Soy de los que gusta viajar en micro. Cada una de ellas es un mundo aparte. Una burbuja vertiginosa donde puede pasar de todo. Para mí, una aventura cuatro veces al día. Como ocurre en la vida, uno puede terminar en su destino o en un hospital con la cabeza rota. Una micro es una pequeña sociedad, con todos los avatares que rigen la existencia.
A bordo se pueden vivir y aprender muchas cosas. Por ejemplo, uno puede saber lo que hace y lo que piensa el chofer. Es cuestión sólo de mirar las estampitas religiosas; la minas en pelotas; los banderines deportivos; las calcomanías con los nombres de las ciudades; y, las tiernas fotos de los hijos, con una leyenda inútil: “¡No corras, papito! ¡Te esperamos en casa!”.
Obviamente que aquél es sólo un buen deseo de niños. Ellos aún no comprenden lo que es la vida y no saben que el papá tiene que cumplir horarios y no puede andar a la vuelta de la rueda. De eso depende la marraqueta diaria.
Tampoco entenderían que tienen que hacerle el quite a los hoyos del Camino Troncal; hacer filigranas para no chocar por el enorme tráfico; cobrar el pasaje; entregar el boleto; achuntarle al semáforo; mantener la velocidad crucero; pillar al de la otra línea; aguantarse a los escolares; pelear con una pasajera porfiada; echarle la máquina encima al colega, etcétera.
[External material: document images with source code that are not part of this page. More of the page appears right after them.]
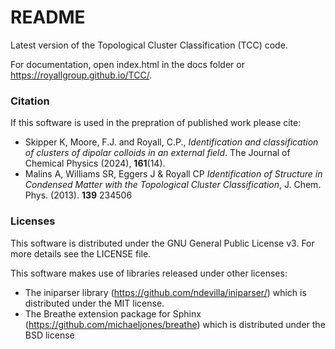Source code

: # README #

Latest version of the Topological Cluster Classification (TCC) code.

For documentation, open index.html in the docs folder or https://royallgroup.github.io/TCC/.

### Citation

If this software is used in the prepration of published work please cite: 

- Skipper K, Moore, F.J. and Royall, C.P., *Identification and classification of clusters of dipolar colloids in an external field*. The Journal of Chemical Physics (2024), **161**(14).
- Malins A, Williams SR, Eggers J & Royall CP *Identification of Structure in Condensed Matter with the Topological Cluster Classification*, J. Chem. Phys. (2013). **139** 234506

### Licenses

This software is distributed under the GNU General Public License v3. For more details see the LICENSE file.

This software makes use of libraries released under other licenses:

* The iniparser library (https://github.com/ndevilla/iniparser/) which is distributed under the MIT license.
* The Breathe extension package for Sphinx (https://github.com/michaeljones/breathe) which is distributed under the BSD license
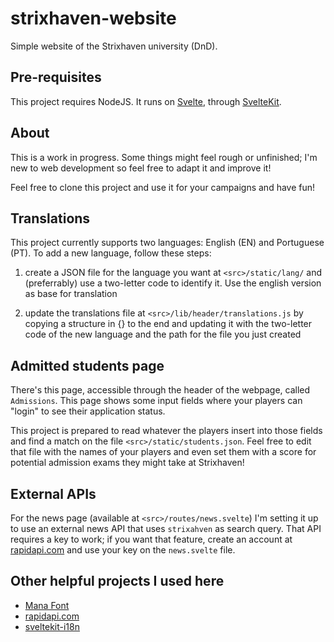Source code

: # strixhaven-website
Simple website of the Strixhaven university (DnD).


## Pre-requisites

This project requires NodeJS. It runs on [Svelte](https://svelte.dev/), through 
[SvelteKit](https://kit.svelte.dev/).


## About

This is a work in progress. Some things might feel rough or unfinished; I'm new to web 
development so feel free to adapt it and improve it!
 
Feel free to clone this project and use it for your campaigns and have fun!


## Translations

This project currently supports two languages: English (EN) and Portuguese (PT). To add a
new language, follow these steps:

1. create a JSON file for the language you want at `<src>/static/lang/` and (preferrably) use a 
two-letter code to identify it. Use the english version as base for translation

2. update the translations file at `<src>/lib/header/translations.js` by copying a structure in
{} to the end and updating it with the two-letter code of the new language and the path for
the file you just created


## Admitted students page

There's this page, accessible through the header of the webpage, called `Admissions`. This page
shows some input fields where your players can "login" to see their application status.

This project is prepared to read whatever the players insert into those fields and find a match
on the file `<src>/static/students.json`. Feel free to edit that file with the names of your players
and even set them with a score for potential admission exams they might take at Strixhaven!


## External APIs

For the news page (available at `<src>/routes/news.svelte`) I'm setting it up to use an external
news API that uses `strixahven` as search query. That API requires a key to work; if you want
that feature, create an account at [rapidapi.com](https://rapidapi.com/hub) and use your key on
the `news.svelte` file.


## Other helpful projects I used here

- [Mana Font](https://mana.andrewgioia.com/index.html)
- [rapidapi.com](https://rapidapi.com/hub)
- [sveltekit-i18n](https://github.com/sveltekit-i18n/lib)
Todo esto por unos pocos y manoseados pesos. El oficio de chofer es cosa de grandes. Si no lo creen, pregúntenle a la mina que -en algunos casos- llevan en el asiento del costado. Más allá de eso, las micros, como la vida, están llenas de normas. Hay una que me asusta: “Quite el seguro, apriete el gatillo y dirija el chorro a la base del fuego”.
En las micros, como en todas partes, uno se da cuenta que la justicia es letra muerta. En todas las máquinas hay letreros que advierten que no es posible fumar; que la radio tiene que ir con el volumen moderado; que hay que dar el asiento a los discapacitados y a las embarazadas y un largo etcétera.
Sin embargo, nadie hace caso al espíritu de justicia. Hay que ser bastante gallo para ir a pedirle al chofer que baje la radio (además que con el laterío nadie escucha algo); es imposible que un escolar se apiade en darle el asiento a una viejita; o que alguien se atreva a ir a la Seremi de Transportes a reclamar porque fue deficiente la atención a bordo.
Las leyes que protegen a los pasajeros en el interior de las micros no sirven para mucho. Son tan inútiles como el cartel que dice: “En caso de emergencia use el martillo para romper la ventana”: el problema es que la mentada herramienta ya no existe y, en muchos casos, no hay vidrio.
Es tan inservible el cartelito como la resolución que señala que los pasajeros deben bajar por la puerta de atrás. Como las normas que rigen en las micros -al igual que las que regulan la vida- son para violarlas, todos nos bajamos por la puerta de adelante.